Wednesday, August 13, 2014

A Wager on Employability

I always hear that I should feel sorry for homeless people and that I should be compelled to help them out.  To this, I do not necessarily disagree with the concept but with how the concept might be applied.  For instance, one way to help might be to volunteer at a soup kitchen or to donate food to a local food bank.  A totally different way to help might be to pass a law requiring everyone to give "equally".  Hmmm.....

What if the unemployed individual does not want to be employed or if the homeless person does not want to have a home, and how can we tell the difference between the individual who wants no responsibility and the one who needs help to get back on his or her feet?  If someone wants no help at all, then how can the help you provide actually result in the end product that you desire?  Said differently, if a person likes to be unattached to a home or a job and if you enable that person to accept a check every week or month with the expectation that the person will get a home or a job at some point in the future, then what expectation have you set, and is it really attainable?

I wager a bet that I could make a final success out of any homeless or unemployed individual in the country as long as they meet two criteria.  First, they have to be willing to take any job and hold it until they reach retirement age, no matter how petty, insignificant, and boring the job might be.  Second, they have to have a clean criminal record with no moral turpitude.  Find me someone like this without a home and a job, and I guarantee they will not be lacking for long.  To the rest, let them be held accountable for their choices.  Is it my responsibility to ensure that drug addicts, felons, and all out irresponsible people can eat at my expense?

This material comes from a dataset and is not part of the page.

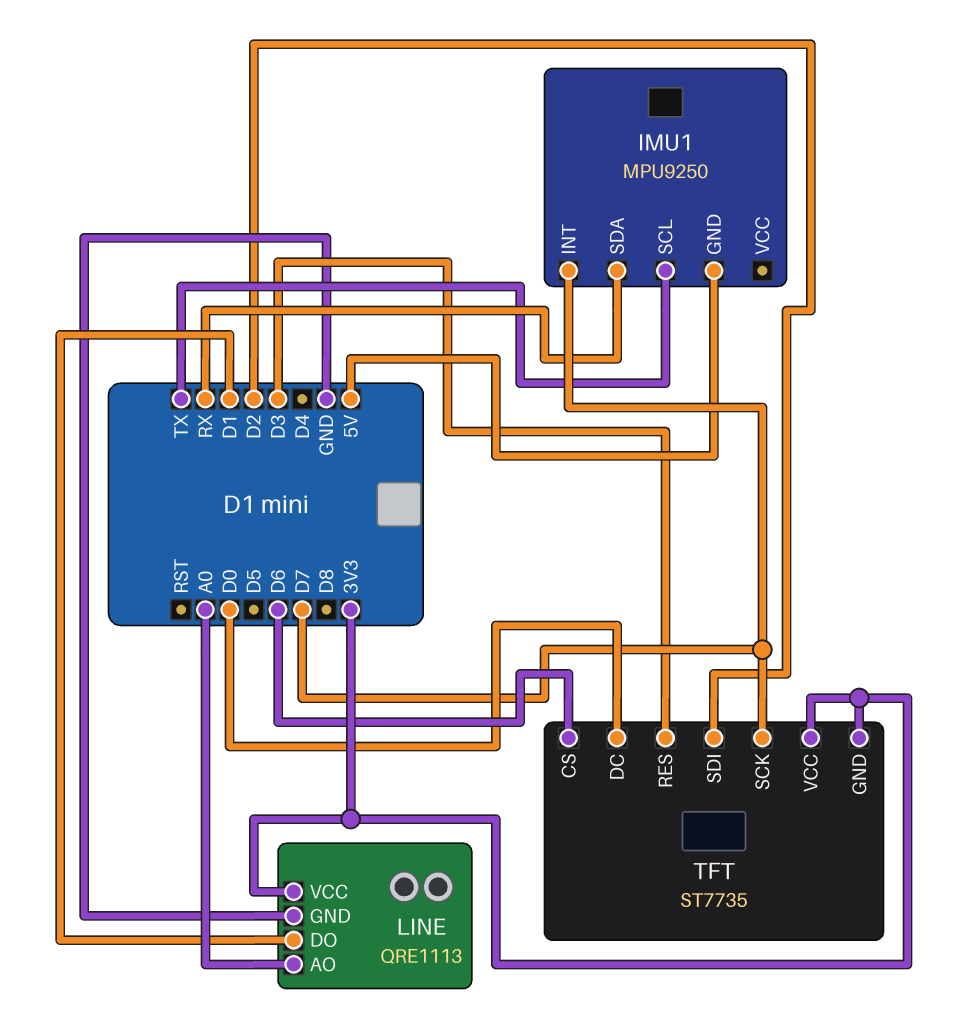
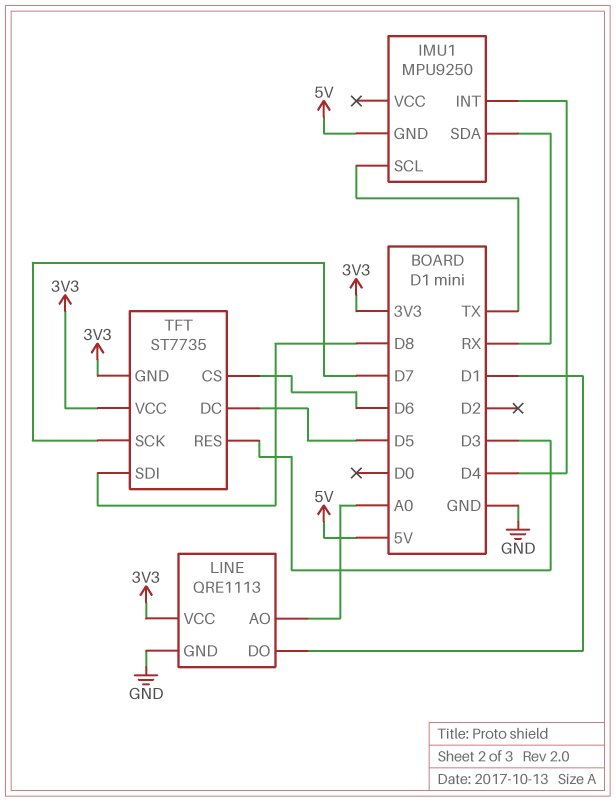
IMU1 pin INT: D7 -> D4
TFT pin DC: D0 -> D5
TFT pin SDI: D2 -> D8

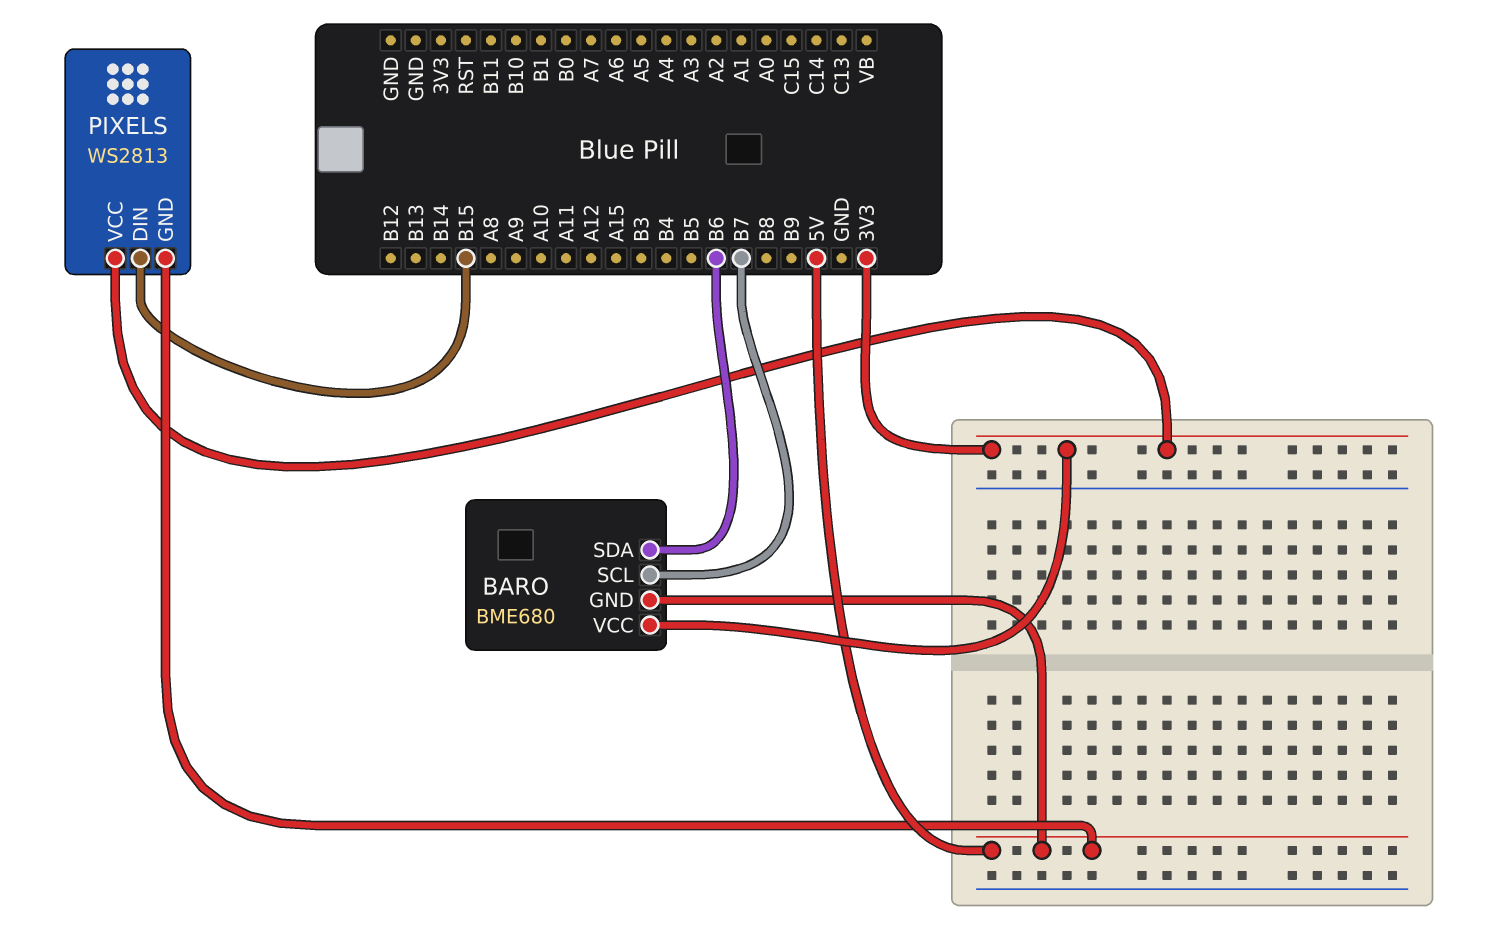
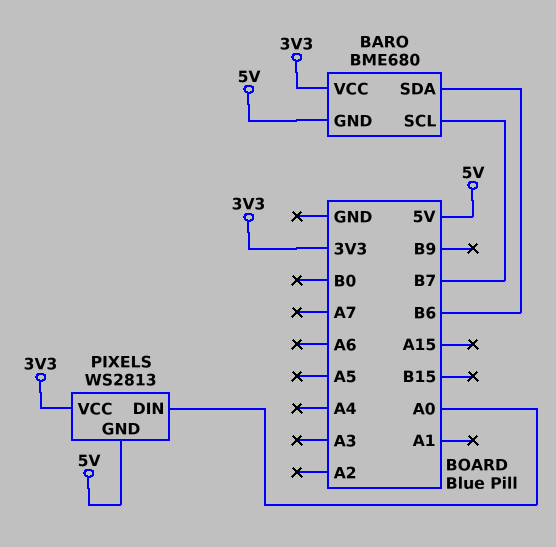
PIXELS pin DIN: B15 -> A0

I do believe that certain people ought to be assisted who are altogether unemployable by no fault of their own; however, how this assistance might be distributed is up for debate.  People with physical disabilities so severe that they cannot achieve employment ought to have choices, and by physical disabilities I mean blind, deaf, paralyzed, amputees, brain damaged, those with Downs Syndrome, etc.  Also in this group are those with mental illness so severe that they cannot even think straight, but they have to be bonified and verifiable.  It is for those without choices to whom real assistance should be given for they are the ones who are truly helpless.  Show me a system that supports only those incapable of helping themselves, and I can stand behind it.